Workloads on virtual machines require Consul client agents for service discovery and service mesh. So the following guidelines are based on that requirement.
As a general rule, we recommend that the maximum size for a single datacenter is 5,000 Consul client agents. This estimate is based on impact of recovery time, write and read requests, and other factors. We recommend deploying Read Replicas for improved scalability in clusters that are Read heavy. We have customers who have scaled Consul to tens of thousands of agents per cluster, but it is highly dependent on the read and write workloads of the cluster. As such, customers must optimize for stability at the gossip layer as the cluster scales. The two main factors that affect this with client agent are:
- Total size of the gossip pool
- The churn of nodes/agents in the pool
Control plane on EC2
We recommend deploying at a minimum the following types of instances for the Consul Servers. These are broken down into Initial and Large clusters. We recommend starting with the Initial cluster size and once adoption occurs, vertically scaling the servers to the Production Cluster size.

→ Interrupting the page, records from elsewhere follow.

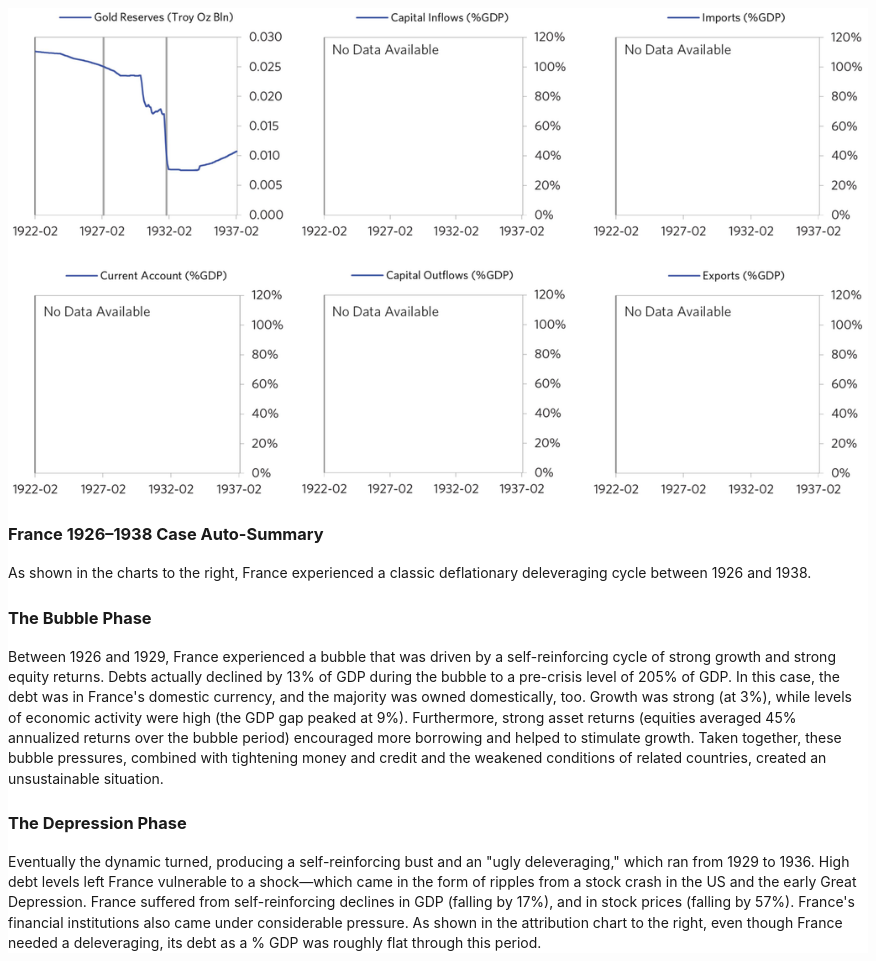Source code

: ![](Attachments/BigDebtCycles_page_17_Figure_5.jpeg)

### **France 1926–1938 Case Auto-Summary**

As shown in the charts to the right, France experienced a classic deflationary deleveraging cycle between 1926 and 1938.

### **The Bubble Phase**

Between 1926 and 1929, France experienced a bubble that was driven by a self-reinforcing cycle of strong growth and strong equity returns. Debts actually declined by 13% of GDP during the bubble to a pre-crisis level of 205% of GDP. In this case, the debt was in France's domestic currency, and the majority was owned domestically, too. Growth was strong (at 3%), while levels of economic activity were high (the GDP gap peaked at 9%). Furthermore, strong asset returns (equities averaged 45% annualized returns over the bubble period) encouraged more borrowing and helped to stimulate growth. Taken together, these bubble pressures, combined with tightening money and credit and the weakened conditions of related countries, created an unsustainable situation.

### **The Depression Phase**

Eventually the dynamic turned, producing a self-reinforcing bust and an "ugly deleveraging," which ran from 1929 to 1936. High debt levels left France vulnerable to a shock—which came in the form of ripples from a stock crash in the US and the early Great Depression. France suffered from self-reinforcing declines in GDP (falling by 17%), and in stock prices (falling by 57%). France's financial institutions also came under considerable pressure. As shown in the attribution chart to the right, even though France needed a deleveraging, its debt as a % GDP was roughly flat through this period.
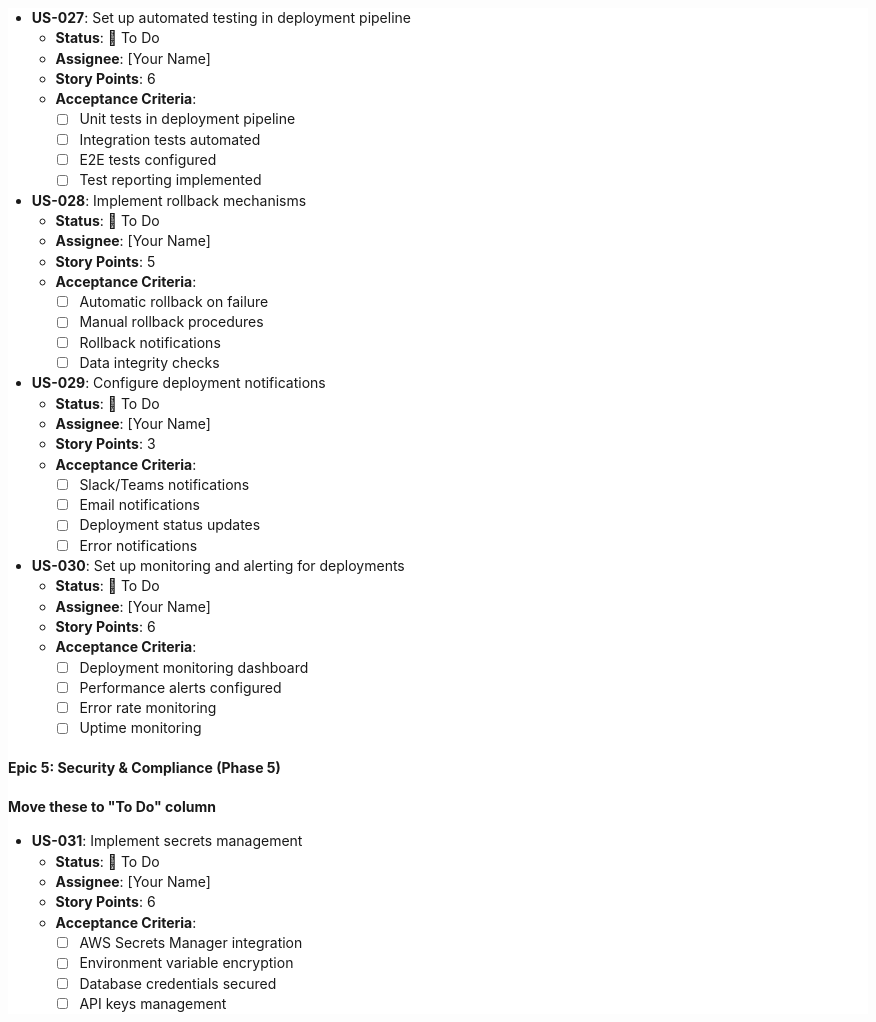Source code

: - **US-027**: Set up automated testing in deployment pipeline
  - **Status**: 🎯 To Do
  - **Assignee**: [Your Name]
  - **Story Points**: 6
  - **Acceptance Criteria**:
    - [ ] Unit tests in deployment pipeline
    - [ ] Integration tests automated
    - [ ] E2E tests configured
    - [ ] Test reporting implemented

- **US-028**: Implement rollback mechanisms
  - **Status**: 🎯 To Do
  - **Assignee**: [Your Name]
  - **Story Points**: 5
  - **Acceptance Criteria**:
    - [ ] Automatic rollback on failure
    - [ ] Manual rollback procedures
    - [ ] Rollback notifications
    - [ ] Data integrity checks

- **US-029**: Configure deployment notifications
  - **Status**: 🎯 To Do
  - **Assignee**: [Your Name]
  - **Story Points**: 3
  - **Acceptance Criteria**:
    - [ ] Slack/Teams notifications
    - [ ] Email notifications
    - [ ] Deployment status updates
    - [ ] Error notifications

- **US-030**: Set up monitoring and alerting for deployments
  - **Status**: 🎯 To Do
  - **Assignee**: [Your Name]
  - **Story Points**: 6
  - **Acceptance Criteria**:
    - [ ] Deployment monitoring dashboard
    - [ ] Performance alerts configured
    - [ ] Error rate monitoring
    - [ ] Uptime monitoring

#### Epic 5: Security & Compliance (Phase 5)
**Move these to "To Do" column**

- **US-031**: Implement secrets management
  - **Status**: 🎯 To Do
  - **Assignee**: [Your Name]
  - **Story Points**: 6
  - **Acceptance Criteria**:
    - [ ] AWS Secrets Manager integration
    - [ ] Environment variable encryption
    - [ ] Database credentials secured
    - [ ] API keys management
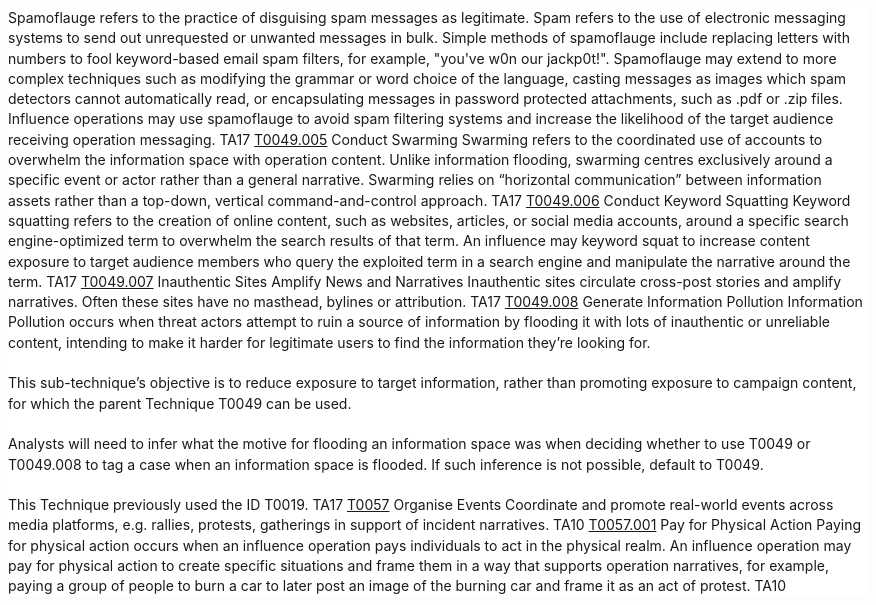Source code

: <td>Spamoflauge refers to the practice of disguising spam messages as legitimate. Spam refers to the use of electronic messaging systems to send out unrequested or unwanted messages in bulk. Simple methods of spamoflauge include replacing letters with numbers to fool keyword-based email spam filters, for example, "you've w0n our jackp0t!". Spamoflauge may extend to more complex techniques such as modifying the grammar or word choice of the language, casting messages as images which spam detectors cannot automatically read, or encapsulating messages in password protected attachments, such as .pdf or .zip files. Influence operations may use spamoflauge to avoid spam filtering systems and increase the likelihood of the target audience receiving operation messaging.</td>
<td>TA17</td>
</tr>
<tr>
<td><a href="techniques/T0049.005.md">T0049.005</a></td>
<td>Conduct Swarming</td>
<td>Swarming refers to the coordinated use of accounts to overwhelm the information space with operation content. Unlike information flooding, swarming centres exclusively around a specific event or actor rather than a general narrative. Swarming relies on “horizontal communication” between information assets rather than a top-down, vertical command-and-control approach.</td>
<td>TA17</td>
</tr>
<tr>
<td><a href="techniques/T0049.006.md">T0049.006</a></td>
<td>Conduct Keyword Squatting</td>
<td>Keyword squatting refers to the creation of online content, such as websites, articles, or social media accounts, around a specific search engine-optimized term to overwhelm the search results of that term. An influence may keyword squat to increase content exposure to target audience members who query the exploited term in a search engine and manipulate the narrative around the term.</td>
<td>TA17</td>
</tr>
<tr>
<td><a href="techniques/T0049.007.md">T0049.007</a></td>
<td>Inauthentic Sites Amplify News and Narratives</td>
<td>Inauthentic sites circulate cross-post stories and amplify narratives. Often these sites have no masthead, bylines or attribution.</td>
<td>TA17</td>
</tr>
<tr>
<td><a href="techniques/T0049.008.md">T0049.008</a></td>
<td>Generate Information Pollution</td>
<td>Information Pollution occurs when threat actors attempt to ruin a source of information by flooding it with lots of inauthentic or unreliable content, intending to make it harder for legitimate users to find the information they’re looking for.<br /> <br />This sub-technique’s objective is to reduce exposure to target information, rather than promoting exposure to campaign content, for which the parent Technique T0049 can be used.<br /> <br />Analysts will need to infer what the motive for flooding an information space was when deciding whether to use T0049 or T0049.008 to tag a case when an information space is flooded. If such inference is not possible, default to T0049.<br /> <br />This Technique previously used the ID T0019.</td>
<td>TA17</td>
</tr>
<tr>
<td><a href="techniques/T0057.md">T0057</a></td>
<td>Organise Events</td>
<td>Coordinate and promote real-world events across media platforms, e.g. rallies, protests, gatherings in support of incident narratives.</td>
<td>TA10</td>
</tr>
<tr>
<td><a href="techniques/T0057.001.md">T0057.001</a></td>
<td>Pay for Physical Action</td>
<td>Paying for physical action occurs when an influence operation pays individuals to act in the physical realm. An influence operation may pay for physical action to create specific situations and frame them in a way that supports operation narratives, for example, paying a group of people to burn a car to later post an image of the burning car and frame it as an act of protest.</td>
<td>TA10</td>
</tr>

Provider | Size | Potential Instance Type | CPU | Memory | Disk Capacity | Disk IO |
---|---|---|---|---|---|---|
AWS | Initial | m5.large | 2 | 8 | min: 100 GB (gp3) | min: 3000 IOPS |
AWS | Small | m5.xlarge | 4 | 16 | min: 100 GB (gp3) | min: 3000 IOPS |
AWS | Large | m5.2xlarge | 8 | 32 | min: 200 GB (gp3) | min: 7500 IOPS |
AWS | Extra-Large | m5.4xlarge | 16 | 64 | min: 200 GB (gp3) | min: 7500 IOPS |
The above architecture will support a high level of agents based clients, but we highly recommend that if a single Datacenter in the above architecture is provisioned, that customers monitor cluster metrics to both establish a baseline and set threshold levels.
Control plane on EKS
The CPU and memory recommendations can be used when you select the resources limits for the Consul pods. The disk recommendations can also be used when selecting the resources limits and configuring persistent volumes. You will need to set both limits and requests in the Helm chart. Below is an example snippet of Helm configuration for a Consul server in a large environment.
server:
resources: |
requests:
memory: "32Gi"
cpu: "4"
limits:
memory: "32Gi"
cpu: "4"
storage: 50Gi
HashiCorp recommends monitoring your production deployment to take data-driven informed decisions to scale your production server resource limits or vertically scale the VM deployments.